4 comments on “An Indefinite Vacation

  1. I always have, like, seventeen things to say while I’m reading your posts.
    1. I feel you on the anti-screen philosophy, and commend your awareness that it may change when Baby #2 comes along.
    2. One of the first things I updated when we bought our house (which was built in 1966 and was sold to us by its original owner, a 92-year-old woman) was swap out the toilet seats with new ones. I couldn’t stand the thought of All the Butts. It was deeply therapeutic to redo our kitchen with new materials. NEW = CLEAN
    3. The picture of the dirty socks. Ughhh. It was a couple months after moving in before our house was finally clean enough that our socks didn’t turn black throughout the day.
    4. When you describe those Dixie Cups full of pee? I can practically feel the warm, flimsy paper cups in my hand. This is not a good thing.
    5. WTF with the weather?! Unfair.
    6. That teacher-child ratio is unacceptable. (Coming from a former toddler teacher, preschool teacher, and early childhood program director.) So is smacking a child’s hand. Don’t settle. Wait til you find the right place. It might be a home day care – even if only at first. There are some amazing home programs out there! The “I need mo’ school” quote is killing me.

◆ Extracted data:
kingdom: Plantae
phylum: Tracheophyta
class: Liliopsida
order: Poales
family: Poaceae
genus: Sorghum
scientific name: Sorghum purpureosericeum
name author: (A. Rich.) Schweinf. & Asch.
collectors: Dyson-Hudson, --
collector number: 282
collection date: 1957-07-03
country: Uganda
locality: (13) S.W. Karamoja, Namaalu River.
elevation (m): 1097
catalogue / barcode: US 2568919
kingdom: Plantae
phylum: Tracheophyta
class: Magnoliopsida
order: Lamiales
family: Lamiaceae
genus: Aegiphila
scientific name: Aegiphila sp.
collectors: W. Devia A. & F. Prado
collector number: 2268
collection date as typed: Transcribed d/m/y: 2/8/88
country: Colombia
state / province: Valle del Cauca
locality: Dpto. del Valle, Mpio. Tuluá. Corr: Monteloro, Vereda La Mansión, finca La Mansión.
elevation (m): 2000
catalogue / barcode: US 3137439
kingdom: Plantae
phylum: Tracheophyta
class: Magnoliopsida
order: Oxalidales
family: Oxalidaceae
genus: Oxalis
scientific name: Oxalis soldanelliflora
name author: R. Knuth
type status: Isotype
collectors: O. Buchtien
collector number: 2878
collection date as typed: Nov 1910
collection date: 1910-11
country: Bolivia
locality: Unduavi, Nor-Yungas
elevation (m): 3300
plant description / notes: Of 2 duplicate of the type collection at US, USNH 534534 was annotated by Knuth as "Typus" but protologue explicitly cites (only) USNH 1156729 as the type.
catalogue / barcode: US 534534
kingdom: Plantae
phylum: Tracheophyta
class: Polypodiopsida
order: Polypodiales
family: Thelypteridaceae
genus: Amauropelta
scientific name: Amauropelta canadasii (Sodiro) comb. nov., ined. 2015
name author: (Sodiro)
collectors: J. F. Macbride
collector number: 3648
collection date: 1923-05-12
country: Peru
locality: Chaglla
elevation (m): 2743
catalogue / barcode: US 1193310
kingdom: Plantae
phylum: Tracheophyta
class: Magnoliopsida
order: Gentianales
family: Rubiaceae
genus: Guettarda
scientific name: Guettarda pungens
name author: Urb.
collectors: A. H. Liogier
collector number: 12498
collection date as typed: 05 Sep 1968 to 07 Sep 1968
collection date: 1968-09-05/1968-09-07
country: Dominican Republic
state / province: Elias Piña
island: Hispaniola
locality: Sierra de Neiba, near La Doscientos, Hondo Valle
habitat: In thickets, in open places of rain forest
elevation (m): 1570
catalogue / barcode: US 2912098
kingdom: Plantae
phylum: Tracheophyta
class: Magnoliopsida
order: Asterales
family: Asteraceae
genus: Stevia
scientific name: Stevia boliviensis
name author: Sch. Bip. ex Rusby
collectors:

◆ What is needed: In the blog comment, repeat word for word the passage that begins with the words "1. I feel you" and ends with "throughout the day.".

◆ Task output:
1. I feel you on the anti-screen philosophy, and commend your awareness that it may change when Baby #2 comes along.
    2. One of the first things I updated when we bought our house (which was built in 1966 and was sold to us by its original owner, a 92-year-old woman) was swap out the toilet seats with new ones. I couldn’t stand the thought of All the Butts. It was deeply therapeutic to redo our kitchen with new materials. NEW = CLEAN
    3. The picture of the dirty socks. Ughhh. It was a couple months after moving in before our house was finally clean enough that our socks didn’t turn black throughout the day.